Mr. Halloween
Obviously a micro budgeted film, Mr. Halloween is a Wolf family affair, written by Cody and Andrew, the latter also directing. Amongst the credits are other members of the Wolf family (Josh, Lori, Phyllis, Leanna and Amber), either playing children, acting in one of the lead roles, or designing costumes.
The film is set in Sauquoit, a small town in New York where, every year a reclusive gentleman by the name of Bill Loomis puts on a proper Halloween show by turning his garage into a haunted house. Those who've been through it either state how realistic it is and suspect that Mr. Halloween uses real body parts or laugh it off as great effects. The rumour about the realism does have some weight because Sauquoit has the highest missing persons rate in the entire US.
Friends Jack, Jason, Jill and Michael seem confused by the sheer numbers of kids that have gone missing and the Sheriff's utter disinterest of getting to the bottom of the case. They are also interested in Loomis' haunted house but are wary of visiting it just in case the rumours are true - in any case, they aren't allowed out after dark because of the spate of disappearances. Jason and Michael (spot the slasher movie references) work out a way of going during an evening when they plan to watch a pirated DVD. Sneaking around outside Mr. Halloween's house, they look through a window and see the loner hacking up what appears to be a human body but, of course, it can't be and must be a prop for his attraction. When Loomis notices them, he gives chase and Michael trips over a gravestone which seems to indicate that Bill Loomis died in 1951.
With references to Halloween (or Psycho if you trace the name right back) and Friday the 13th, Mr. Halloween is obviously written by a couple of horror fanboys who know the conventions and wanted to make a film with the limited money available. As such, this isn't the most adventurous or entertaining of films and certainly won't be a must-watch on October 31st in years to come. It is outrageously amateurish with the signs that the filmmakers know all the camera angles and want to use every last one of them, whether the script calls for them or not. There are exterior scenes where the soundtrack is muffled by the wind blowing on the microphone and the gore effects are laughable as the blood is an obvious effect, blown out of a squeezy ketchup bottle, often going in directions where blood wouldn't and landing on items for aesthetic reasons rather than realism.
There is nothing particularly endearing or intelligent about Mr. Halloween, it just shows that the most influential of horror films are still influencing filmmakers to this day and Carol Clover's writings on the genre still apply some 20 years on. Some low budget horror movies are charming and eminently watchable - Mr. Halloween isn't one of them. The acting is far from convincing and the constant switching of camera angles was annoying rather than interesting.

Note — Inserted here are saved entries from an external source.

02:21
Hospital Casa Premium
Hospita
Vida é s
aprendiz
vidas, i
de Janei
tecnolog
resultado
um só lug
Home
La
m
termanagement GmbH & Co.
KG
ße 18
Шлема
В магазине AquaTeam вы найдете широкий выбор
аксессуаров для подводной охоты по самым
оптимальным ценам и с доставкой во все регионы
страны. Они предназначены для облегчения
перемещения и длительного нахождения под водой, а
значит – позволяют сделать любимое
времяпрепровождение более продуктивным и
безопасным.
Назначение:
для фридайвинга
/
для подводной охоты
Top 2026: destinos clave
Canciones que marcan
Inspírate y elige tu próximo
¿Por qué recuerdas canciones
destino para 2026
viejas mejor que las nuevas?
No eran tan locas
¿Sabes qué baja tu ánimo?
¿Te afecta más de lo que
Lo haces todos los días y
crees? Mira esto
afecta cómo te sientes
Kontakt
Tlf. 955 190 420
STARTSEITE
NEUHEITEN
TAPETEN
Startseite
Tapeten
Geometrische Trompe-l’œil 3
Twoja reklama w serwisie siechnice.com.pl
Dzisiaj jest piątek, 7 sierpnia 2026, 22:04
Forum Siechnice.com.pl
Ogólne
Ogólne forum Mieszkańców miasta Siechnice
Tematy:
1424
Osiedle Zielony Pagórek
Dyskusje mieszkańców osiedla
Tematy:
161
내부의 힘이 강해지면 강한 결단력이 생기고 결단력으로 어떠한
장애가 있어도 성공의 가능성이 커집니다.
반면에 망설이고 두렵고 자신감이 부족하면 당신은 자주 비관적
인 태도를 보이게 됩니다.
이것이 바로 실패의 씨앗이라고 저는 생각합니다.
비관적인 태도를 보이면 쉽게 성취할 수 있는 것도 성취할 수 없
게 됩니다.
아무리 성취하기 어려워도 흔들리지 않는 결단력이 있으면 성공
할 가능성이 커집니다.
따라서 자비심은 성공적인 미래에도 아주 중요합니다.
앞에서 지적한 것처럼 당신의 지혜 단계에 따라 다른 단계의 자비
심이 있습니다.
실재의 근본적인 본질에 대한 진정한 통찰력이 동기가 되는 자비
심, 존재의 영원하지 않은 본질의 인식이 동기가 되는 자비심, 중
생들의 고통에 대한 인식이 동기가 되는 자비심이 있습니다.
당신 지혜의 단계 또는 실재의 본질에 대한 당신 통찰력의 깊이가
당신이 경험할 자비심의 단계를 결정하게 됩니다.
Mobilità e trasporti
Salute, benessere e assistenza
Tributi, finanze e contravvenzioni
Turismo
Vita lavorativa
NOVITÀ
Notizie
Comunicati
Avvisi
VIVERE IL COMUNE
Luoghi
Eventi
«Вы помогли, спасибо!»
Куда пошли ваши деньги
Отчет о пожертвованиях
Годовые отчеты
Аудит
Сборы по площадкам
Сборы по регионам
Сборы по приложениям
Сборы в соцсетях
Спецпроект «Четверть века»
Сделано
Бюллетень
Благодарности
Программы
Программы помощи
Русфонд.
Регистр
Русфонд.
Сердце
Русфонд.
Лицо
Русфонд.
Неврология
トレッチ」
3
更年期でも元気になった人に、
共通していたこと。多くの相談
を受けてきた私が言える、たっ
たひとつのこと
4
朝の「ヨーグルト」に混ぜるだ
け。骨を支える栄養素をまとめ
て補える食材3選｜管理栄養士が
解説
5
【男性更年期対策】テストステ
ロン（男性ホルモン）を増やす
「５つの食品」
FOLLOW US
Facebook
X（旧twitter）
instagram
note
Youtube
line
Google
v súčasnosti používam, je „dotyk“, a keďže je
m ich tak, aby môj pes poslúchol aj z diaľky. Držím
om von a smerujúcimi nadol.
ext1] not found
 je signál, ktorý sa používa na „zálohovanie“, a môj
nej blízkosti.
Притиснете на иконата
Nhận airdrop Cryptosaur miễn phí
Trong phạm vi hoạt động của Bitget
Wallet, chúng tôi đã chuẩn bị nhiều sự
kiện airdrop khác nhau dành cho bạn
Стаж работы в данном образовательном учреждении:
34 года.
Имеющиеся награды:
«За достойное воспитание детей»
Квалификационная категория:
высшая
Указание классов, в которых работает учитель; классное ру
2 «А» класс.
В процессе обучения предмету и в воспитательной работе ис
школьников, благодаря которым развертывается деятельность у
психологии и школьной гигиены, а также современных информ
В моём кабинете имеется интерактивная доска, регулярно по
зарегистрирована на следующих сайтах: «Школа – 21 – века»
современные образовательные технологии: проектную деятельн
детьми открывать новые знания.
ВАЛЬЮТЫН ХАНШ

The main flaw is that the villain is completely inadequate, looking nothing like the scary knife wielding clown on the front cover. Bill Loomis is a fairly ordinary looking bloke in his mid-50s with a dodgy moustache whose idea of scaring people in his haunted house (other than gruesomely realistic displays) is to don a cheap zombie mask and laugh at them loudly!
The Disc
Picture and Sound
Shockingly, for a DVD with an RRP of £12.99, the picture is letterboxed. It's not the best of transfers, grainy and badly defined, to begin with but to put it in a 4:3 frame is ridiculous for a DVD priced this high. The low budget is obvious with a string of 'world's least convincing...' settings and characters, led by the Sheriff in the Sheriff's office which seems to be an empty town hall with two desks and two computers, neither of which are on at any time! The filming drains all tension from the film and the terrible score doesn't help. The dialogue is hit and miss when it comes to clarity and, as I've said, the microphone occasionally picks up the wind and sounds horrible.
Final Thoughts
This is a bad movie on a bad disc with only trailers as extra features. Mr. Halloween shows that ambition is no substitute for talent and this is no great first time effort like The Evil Dead or The Texas Chain Saw Massacre - it's instantly forgettable and not in the slightest bit scary. Cody and Andrew Wolf may one day make a decent horror movie and look back on this and wonder what the hell they were doing. I hope for their sakes this is the case.